Chronic high dose of insulin stimulates lipolysis in porcine adipocytes.
- Author:
Yongqing YANG
1
;
Dapeng JU
;
Mingtao ZHANG
;
Gongshe YANG
Author Information
1. Laboratory of Animal Fat Deposition and Muscle Development, Northwest A & F University, Yangling 712100, China.

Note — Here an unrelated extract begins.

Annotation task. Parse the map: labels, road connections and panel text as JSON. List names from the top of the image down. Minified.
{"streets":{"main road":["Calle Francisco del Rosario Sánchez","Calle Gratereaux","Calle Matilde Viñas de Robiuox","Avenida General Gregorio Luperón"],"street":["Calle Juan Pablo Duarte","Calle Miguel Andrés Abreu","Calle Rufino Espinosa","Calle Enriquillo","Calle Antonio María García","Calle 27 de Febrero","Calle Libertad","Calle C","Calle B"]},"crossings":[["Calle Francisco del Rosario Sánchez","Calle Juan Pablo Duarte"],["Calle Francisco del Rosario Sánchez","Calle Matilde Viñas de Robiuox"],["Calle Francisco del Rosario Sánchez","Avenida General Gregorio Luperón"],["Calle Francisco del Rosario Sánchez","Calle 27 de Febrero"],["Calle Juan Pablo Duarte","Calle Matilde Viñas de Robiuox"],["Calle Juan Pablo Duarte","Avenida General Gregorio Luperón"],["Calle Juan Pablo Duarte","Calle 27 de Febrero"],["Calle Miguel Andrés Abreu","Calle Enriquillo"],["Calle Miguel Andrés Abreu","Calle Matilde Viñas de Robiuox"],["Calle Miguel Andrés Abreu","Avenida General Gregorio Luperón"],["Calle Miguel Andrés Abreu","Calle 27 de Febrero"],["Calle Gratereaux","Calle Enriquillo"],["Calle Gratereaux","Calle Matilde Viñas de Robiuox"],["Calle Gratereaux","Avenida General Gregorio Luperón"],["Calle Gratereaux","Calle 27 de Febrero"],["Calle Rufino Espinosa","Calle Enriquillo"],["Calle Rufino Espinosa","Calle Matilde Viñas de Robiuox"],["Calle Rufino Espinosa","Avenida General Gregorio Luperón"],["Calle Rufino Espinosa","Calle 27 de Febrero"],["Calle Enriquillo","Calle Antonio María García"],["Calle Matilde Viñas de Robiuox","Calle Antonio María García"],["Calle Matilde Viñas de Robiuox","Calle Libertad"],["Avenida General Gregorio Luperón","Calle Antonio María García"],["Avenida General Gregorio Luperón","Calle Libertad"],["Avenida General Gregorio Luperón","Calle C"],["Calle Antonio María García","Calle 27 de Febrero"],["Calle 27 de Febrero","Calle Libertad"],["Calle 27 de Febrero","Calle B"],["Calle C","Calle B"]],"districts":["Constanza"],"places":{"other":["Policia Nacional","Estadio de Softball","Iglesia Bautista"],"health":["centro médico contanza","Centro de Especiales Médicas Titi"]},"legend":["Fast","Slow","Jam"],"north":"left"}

- Publication Type:Journal Article
- MeSH:
Adipocytes;
cytology;
drug effects;
metabolism;
Animals;
Carrier Proteins;
Dose-Response Relationship, Drug;
Down-Regulation;
drug effects;
Insulin;
pharmacology;
Lipolysis;
drug effects;
Perilipin-1;
Phosphoproteins;
metabolism;
Swine
- From:
Chinese Journal of Biotechnology
2009;25(1):16-22
- CountryChina
- Language:Chinese
-
Abstract:
To explore the effect of chronic high dose of insulin on lipolysis in porcine adipocytes and the underlying molecular regulation mechanisms, we cultured primary porcine adipocytes and incubated them with different concentrations of insulin (0, 200, 400, 800, 1600 nmol/L) for 24-96 h in the absence or presence of specific protein kinase A (PKA) inhibitor or extracellular signal-related kinase (ERK) inhibitor. Then, we measured the glycerol release into the culture media as an indicator of the lipolysis, and observed the lipid accumulation morphology by phase-contrast microscopy. Further, we analyzed the gene expressions of perilipin A and peroxisome proliferator-activated receptor-gamma 2 (PPAR gamma 2) with semi-quantitative RT-PCR and Western blotting, respectively. The results showed that chronic high dose of insulin stimulated lipolysis in differentiated porcine adipocytes in a dose- and time-dependent manner, and significantly attenuated the lipolytic response to isoprenaline. Meanwhile, the protein and mRNA expressions of PPAR gamma 2 and perilipin A were significantly reduced. In addition, both PKA and ERK inhibitors significantly suppressed insulin-stimulated lipolysis, however, only ERK inhibitor reversed the insulin-induced down-regulation of perilipin A. These findings imply that chronic high dose of insulin stimulates lipolysis in porcine adipocytes by repressing perilipin A, which is involved in ERK pathway.